Entre as contradições de Fux, a mais comentada refere-se ao pedido de nulidade do processo, com alegação de vício de origem e apontando incompetência do STF para julgar o caso. O tom político atribuído ao ministro está no fato de que ele julgou mais de 400 ações penais envolvendo a tentativa de golpe do 8 de Janeiro, seguindo a posição de Moraes.

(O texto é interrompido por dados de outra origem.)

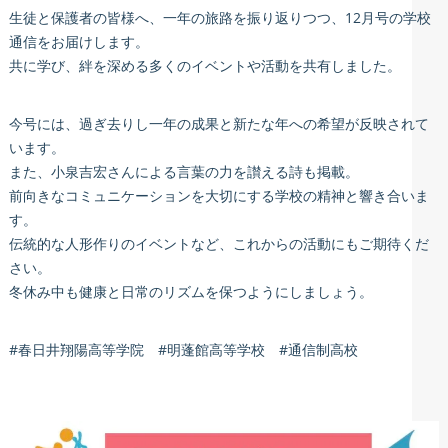
生徒と保護者の皆様へ、一年の旅路を振り返りつつ、12月号の学校
通信をお届けします。
共に学び、絆を深める多くのイベントや活動を共有しました。
今号には、過ぎ去りし一年の成果と新たな年への希望が反映されて
います。
また、小泉吉宏さんによる言葉の力を讃える詩も掲載。
前向きなコミュニケーションを大切にする学校の精神と響き合いま
す。
伝統的な人形作りのイベントなど、これからの活動にもご期待くだ
さい。
冬休み中も健康と日常のリズムを保つようにしましょう。
#春日井翔陽高等学院 #明蓬館高等学校 #通信制高校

O voto movimentou grupos de advogados nas redes que também apontaram que o ministro participou de centenas de julgamentos envolvendo indivíduos diretamente implicados nos atos antidemocráticos, sem suscitar qualquer questionamento acerca da ausência de prerrogativa de foro em relação a réus. Os julgados não tinham prerrogativas de foro, nesses casos. “A mudança de posicionamento, sem a devida fundamentação que a justifique, fragiliza a coerência decisória e compromete a previsibilidade das decisões da Suprema Corte, valores estes essenciais à segurança jurídica”, disse Eduardo Barbosa, mestre em direito constitucional pelo IDP (Instituto Brasileiro de Ensino, Desenvolvimento e Pesquisa).
“Nesse julgamento, especificamente, ao que me parece, Fux deu uma virada de 180 graus no entendimento dele. Ele acabou tendo um posicionamento libertário, coisa que vai bem de encontro ao raciocínio dele em toda a história desde que ele assumiu a cadeira no Supremo. Eu não tenho dúvidas de que ele tornou esse julgamento político”, disse Barbosa.
Duplo grau
Barbosa concorda com a tese, já levantada pela defesa de Bolsonaro, de que os réus têm o direito constitucional de ter a sentença julgada por outra instância. Se o princípio constitucional do duplo grau de jurisdição não for observado, a defesa pode até pedir a nulidade de todo processo. É nesse sentido que ele vê a importância da divergência aberta pelo ministro Fux. Para ele, o conteúdo do voto permite recurso da defesa para levar o julgamento para o plenário do STF, onde votam os 11 ministros – na turma são cinco.
“Na minha opinião, esse julgamento estava equivocado por não garantir aos réus o duplo grau de jurisdição, que é uma garantia constitucional. No nosso direito, todas as pessoas que processam alguém ou que são processadas têm o direito de ver a decisão contra ela revista por um outro órgão ou outro tribunal. Esse julgamento, em particular, começou na última instância e, dessa forma, não há para quem recorrer, acima do STF”, apontou Barbosa.
“Não ter a garantia do duplo grau de jurisdição é muito perigoso, porque isso traz uma ofensa gravíssima a esse princípio constitucional. O Brasil é signatário do Pacto de San José da Costa Rica, que é a Convenção Interamericana de Direitos Humanos, que garante esse duplo grau de jurisdição”, explicou.
O advogado Antônio Carlos de Almeida Castro, o Kakay, também reconhece vantagem no voto divergente de Fux que, para ele, só reforça a importância do julgamento e a completa independência do STF. Kakay também estranhou a postura divergente do ministro. “O que causa espécie é somente o fato de a divergência não ter sido levantada nos diversos processos que já foram julgados”, apontou o advogado, acostumado a defesas no STF. “Ele ficará vencido em um julgamento que garantiu todo o direito de defesa, e é nesta divergência que reside a beleza do direito. A unanimidade nem sempre é a melhor solução”, apontou.